A moving average calculates the average price of a share over a given period of time and can be helpful in identifying the general trend of a stock by smoothing out price fluctuations.

There are a number of ways to interpret a moving average but generally prices above the moving average indicate a bullish trend and prices below the moving average indicate a bearish trend.

ShareScope allows you to add a number of different moving average types and set accompanying options and we will look at each option in turn.


 Moving Average Dialog

Moving averages can be added to the graph screen via the Moving Average dialog.

To access this option, right-click in the middle of the screen and select Moving Averages... from the context menu.

This displays the following dialog:

Here you can set up to 4 simple moving averages, customise the MA period and colour and add Bollinger Bands to your graph.
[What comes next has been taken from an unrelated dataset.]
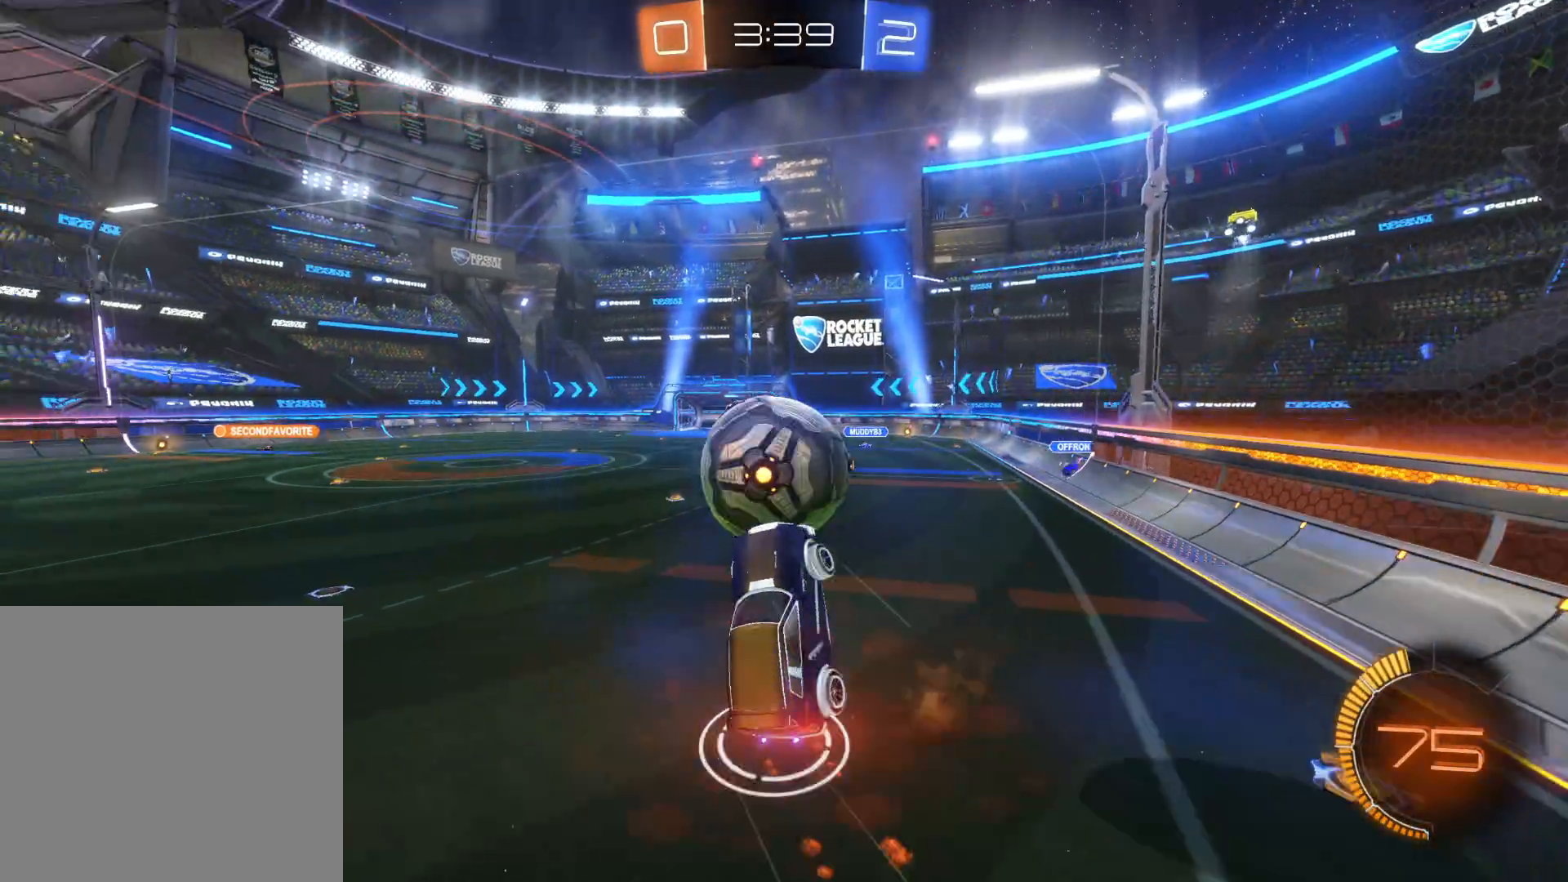
{"buttons": ["R2"], "left_stick": "up", "right_stick": "center", "events": [[16, "CIRCLE", "up"], [16, "CROSS", "up"], [66, "CIRCLE", "down"], [83, "CROSS", "down"], [183, "CROSS", "up"], [216, "CIRCLE", "up"], [216, "L1", "up"], [250, "left_stick", "up"]]}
Additional options can be found by clicking on the Advanced >> button.

In ShareScope Gold, the Advanced settings (below) allow you to edit the type and appearance of the moving average (simple, exponential, weighted, triangular or variable) and also specify the number of periods that the MA is calculated over. You can also add or edit Bollinger Bands, Envelopes and set various lagging options (see later).

In ShareScope Plus/Pro, clicking on the Advanced >> button displays a different dialog:

In addition to the 4 moving averages available in the Standard MA dialog, you can add up to 4 further lines, giving you a possible 8 in total.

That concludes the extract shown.